An adage within the cybersecurity industry is that tools that are only available to the elite hacking teams of nation-state intelligence agencies today will be available to teenage script kiddies within five years. “Script Kiddie” is a derisive term to describe an individual who uses sophisticated scripts and applications developed by experts to attack information systems while having no real understanding of the underlying functionality of those tools. Put another way, a “script kiddie” is a “point and click” hacker.
Attack tools are increasingly sophisticated. These automated exploit tools are relatively straightforward to procure and take little in the way of expertise to use. Whereas in the past access to basic tools required gaining access to select communities on hidden bulletin boards or Internet Relay Chat (IRC) channels, today it doesn’t take an enthusiastic amateur more than a few minutes with the results of the right search engine queries to get started. Should they need to learn more about the tools they have acquired, there are hundreds of hours of video tutorials available on the web to assist them.
While sophisticated attack tools are available often for free, there is a paucity of similar tools available for defenders. While the process of launching a basic or even moderately complex attack against an organization’s information systems may be as simple as a mouse click, the defender’s process of securing the configuration of those information systems is manual, complex, lengthy, ongoing and requires a good deal of expertise.
Within the cybersecurity landscape, there is an asymmetry between attacker and defender. Asymmetric in that the resources required for an organization to be reasonably assured that they are protected from the vast majority of intrusions vastly exceed the resources required for a competent attacker to perform a successful intrusion.

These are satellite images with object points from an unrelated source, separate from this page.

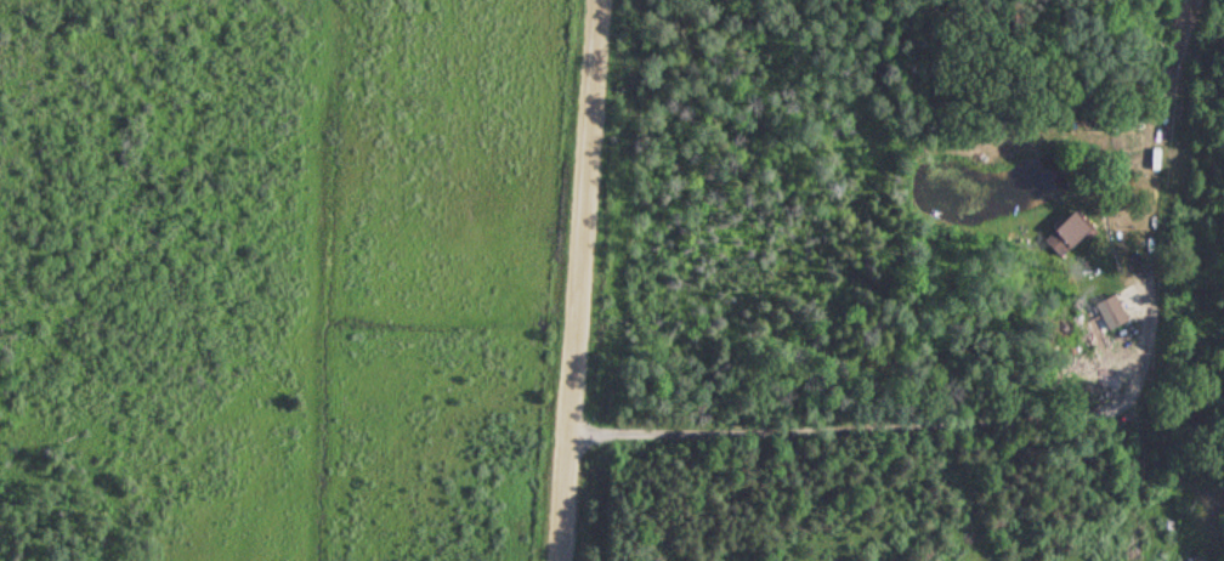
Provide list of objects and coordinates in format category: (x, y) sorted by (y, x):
building: (1068, 229)
road: (572, 280)

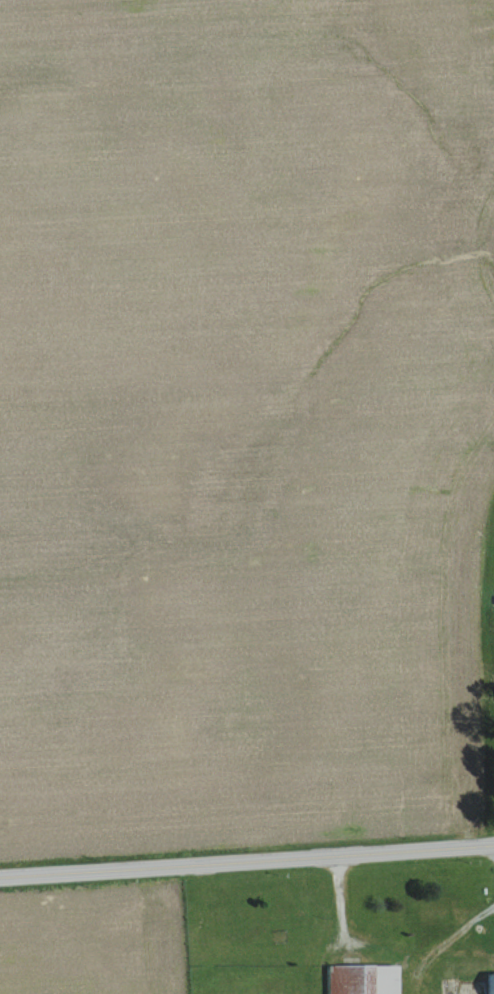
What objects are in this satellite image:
building: (493, 623)
road: (247, 860)
building: (436, 910)
building: (362, 978)
building: (491, 982)

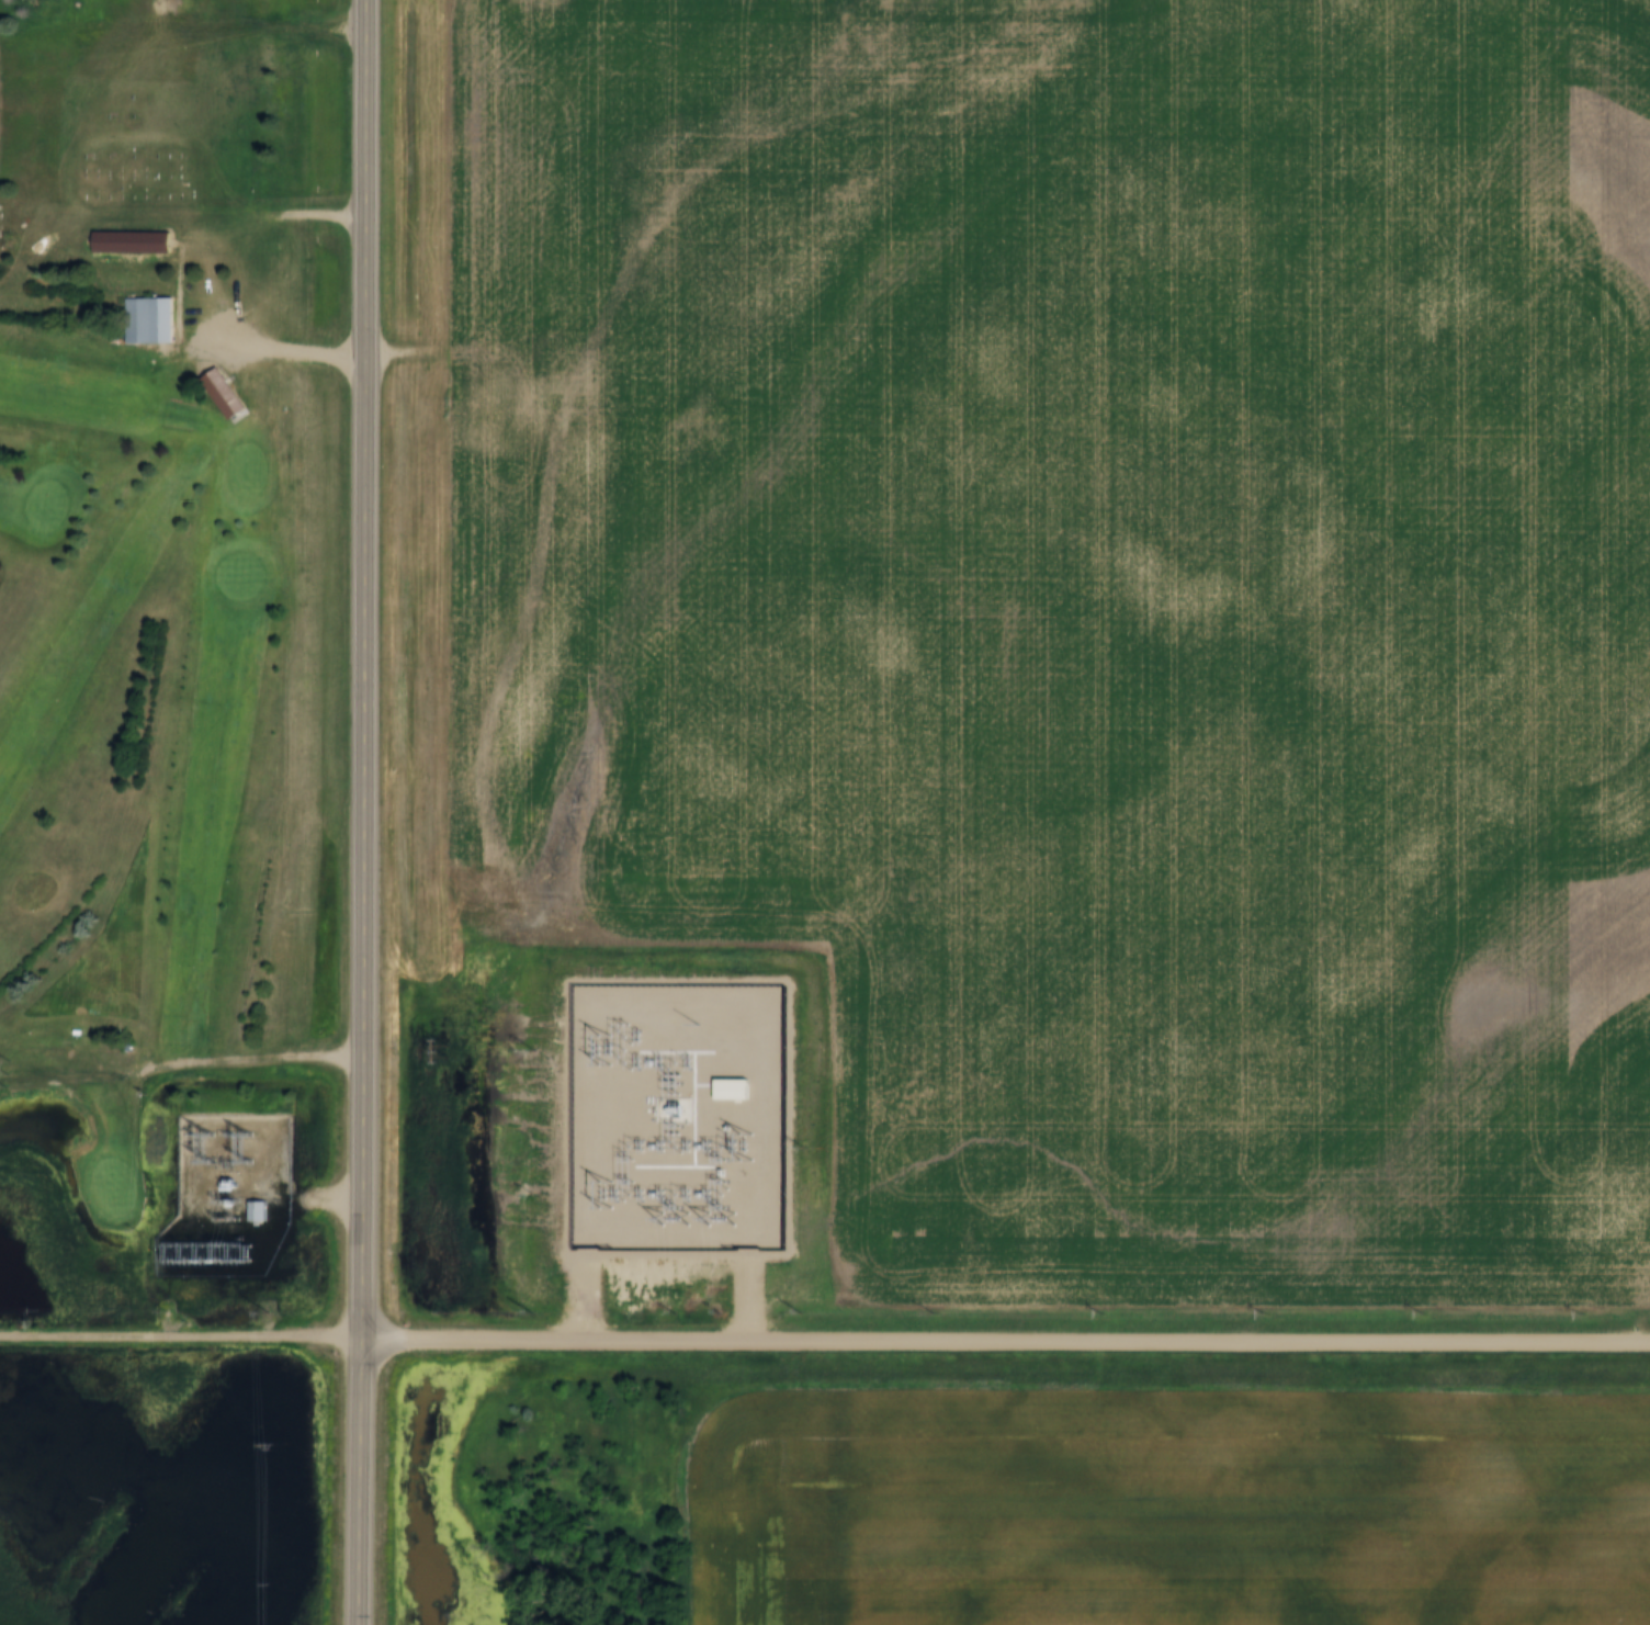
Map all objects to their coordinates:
building: (148, 322)
building: (222, 391)
road: (372, 812)
power substation: (229, 1195)
road: (825, 1345)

One key understanding of the cybersecurity landscape is that the vast majority of attackers are unsophisticated and are using automated vulnerability scanners and exploit tools. Put another way, most attackers by volume are likely “script kiddies” rather than professional hackers. As the vulnerabilities those automated tools attempt to exploit are often already addressed by vendor updates, if an organization is diligent and applies consistent effort to its security posture, it will be able to protect its information systems against the common attacker.
Put another way, if you take an ongoing and systematic approach to secure your organization’s information systems, it’s reasonably unlikely that “script kiddies” will be able to compromise your system. A diligent well-resourced defender is likely to be protected against all but the most highly resourced and persistent attacker.

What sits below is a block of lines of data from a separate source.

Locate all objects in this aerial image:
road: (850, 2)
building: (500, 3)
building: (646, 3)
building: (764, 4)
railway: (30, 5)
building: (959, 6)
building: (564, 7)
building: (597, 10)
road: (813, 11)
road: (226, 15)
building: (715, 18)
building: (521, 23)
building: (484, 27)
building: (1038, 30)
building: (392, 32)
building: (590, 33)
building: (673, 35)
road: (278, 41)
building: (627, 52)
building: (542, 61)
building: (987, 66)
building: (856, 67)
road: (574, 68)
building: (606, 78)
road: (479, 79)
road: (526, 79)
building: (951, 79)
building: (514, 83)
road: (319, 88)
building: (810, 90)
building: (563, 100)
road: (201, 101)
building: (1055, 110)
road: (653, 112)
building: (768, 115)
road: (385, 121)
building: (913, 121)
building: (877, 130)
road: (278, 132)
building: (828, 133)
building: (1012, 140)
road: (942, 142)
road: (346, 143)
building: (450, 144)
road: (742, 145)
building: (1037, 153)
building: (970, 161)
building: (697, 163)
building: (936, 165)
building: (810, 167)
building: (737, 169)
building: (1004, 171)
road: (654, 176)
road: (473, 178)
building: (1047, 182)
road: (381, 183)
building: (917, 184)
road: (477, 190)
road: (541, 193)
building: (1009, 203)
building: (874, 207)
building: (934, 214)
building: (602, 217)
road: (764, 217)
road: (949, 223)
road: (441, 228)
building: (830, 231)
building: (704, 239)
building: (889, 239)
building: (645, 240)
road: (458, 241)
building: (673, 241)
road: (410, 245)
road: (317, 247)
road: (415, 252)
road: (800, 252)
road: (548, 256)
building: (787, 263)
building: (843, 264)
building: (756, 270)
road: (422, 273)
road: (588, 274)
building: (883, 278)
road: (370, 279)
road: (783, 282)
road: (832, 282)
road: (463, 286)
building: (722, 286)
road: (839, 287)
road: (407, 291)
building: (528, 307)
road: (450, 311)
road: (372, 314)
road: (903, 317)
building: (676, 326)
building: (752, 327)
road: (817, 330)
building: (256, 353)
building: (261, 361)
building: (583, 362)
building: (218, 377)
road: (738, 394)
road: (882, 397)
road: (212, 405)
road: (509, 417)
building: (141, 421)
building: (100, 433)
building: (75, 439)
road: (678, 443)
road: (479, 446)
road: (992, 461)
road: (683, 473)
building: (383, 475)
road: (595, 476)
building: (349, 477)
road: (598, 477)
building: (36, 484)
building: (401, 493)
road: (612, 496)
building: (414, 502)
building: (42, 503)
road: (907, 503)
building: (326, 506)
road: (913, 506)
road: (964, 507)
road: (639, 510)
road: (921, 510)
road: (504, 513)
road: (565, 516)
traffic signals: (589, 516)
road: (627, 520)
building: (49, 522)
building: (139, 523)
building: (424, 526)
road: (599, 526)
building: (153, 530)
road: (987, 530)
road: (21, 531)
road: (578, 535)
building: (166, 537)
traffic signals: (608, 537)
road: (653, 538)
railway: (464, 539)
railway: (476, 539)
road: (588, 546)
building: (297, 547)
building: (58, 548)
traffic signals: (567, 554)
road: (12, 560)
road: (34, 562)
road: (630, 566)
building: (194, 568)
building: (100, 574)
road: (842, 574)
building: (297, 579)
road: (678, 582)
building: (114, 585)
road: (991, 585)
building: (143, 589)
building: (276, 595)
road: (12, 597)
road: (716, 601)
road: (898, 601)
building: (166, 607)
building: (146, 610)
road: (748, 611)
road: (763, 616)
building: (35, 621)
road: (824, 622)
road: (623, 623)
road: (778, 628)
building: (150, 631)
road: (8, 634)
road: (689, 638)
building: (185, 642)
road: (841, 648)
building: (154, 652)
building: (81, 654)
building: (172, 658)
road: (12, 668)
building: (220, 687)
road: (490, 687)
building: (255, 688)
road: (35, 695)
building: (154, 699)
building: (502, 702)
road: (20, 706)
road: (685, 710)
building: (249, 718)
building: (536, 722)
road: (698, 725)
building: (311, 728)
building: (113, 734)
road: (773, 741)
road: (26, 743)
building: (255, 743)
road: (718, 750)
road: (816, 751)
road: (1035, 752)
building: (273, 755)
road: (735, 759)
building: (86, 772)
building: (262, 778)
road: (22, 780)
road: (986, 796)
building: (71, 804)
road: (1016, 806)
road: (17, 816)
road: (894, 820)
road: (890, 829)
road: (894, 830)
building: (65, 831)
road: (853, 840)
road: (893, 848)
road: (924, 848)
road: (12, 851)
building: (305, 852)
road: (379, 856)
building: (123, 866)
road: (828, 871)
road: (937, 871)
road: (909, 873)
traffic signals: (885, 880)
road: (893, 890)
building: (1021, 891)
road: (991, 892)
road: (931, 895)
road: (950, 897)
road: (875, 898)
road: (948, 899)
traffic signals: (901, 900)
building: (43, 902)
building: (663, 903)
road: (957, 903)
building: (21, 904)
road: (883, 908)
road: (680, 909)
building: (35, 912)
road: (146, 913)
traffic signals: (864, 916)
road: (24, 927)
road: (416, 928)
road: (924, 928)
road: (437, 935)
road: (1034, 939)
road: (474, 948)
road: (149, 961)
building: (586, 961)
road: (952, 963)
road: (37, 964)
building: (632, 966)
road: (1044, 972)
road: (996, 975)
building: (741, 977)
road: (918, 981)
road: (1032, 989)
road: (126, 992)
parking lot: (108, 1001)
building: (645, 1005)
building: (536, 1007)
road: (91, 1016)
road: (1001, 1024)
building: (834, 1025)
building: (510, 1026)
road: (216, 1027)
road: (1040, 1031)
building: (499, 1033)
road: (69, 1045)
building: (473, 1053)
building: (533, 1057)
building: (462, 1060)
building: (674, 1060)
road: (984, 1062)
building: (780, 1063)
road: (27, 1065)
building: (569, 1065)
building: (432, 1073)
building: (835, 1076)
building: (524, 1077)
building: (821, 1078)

While there is an asymmetry in terms of the effort required to properly secure information systems, it is possible to reach a stage where your organization’s systems security posture is such that those systems are impervious to all but the most skilled and well-resourced attackers. With time and effort, you can protect yourself against the amateurs, who randomly attack organizations to see if they can get access. With greater time, effort, resources, and skill you’ll be able to protect your organization’s information systems against more competent attackers that deliberately target your organization.
The unfortunate reality is that even when organizations have highly skilled personnel, that personnel are rarely given the necessary amount of time and resources to ensure that the organization’s information systems are configured in the most secure manner possible. The existing problem of asymmetry between attacker and defender is made worse by organizations not giving their defenders the resources they need to do their job.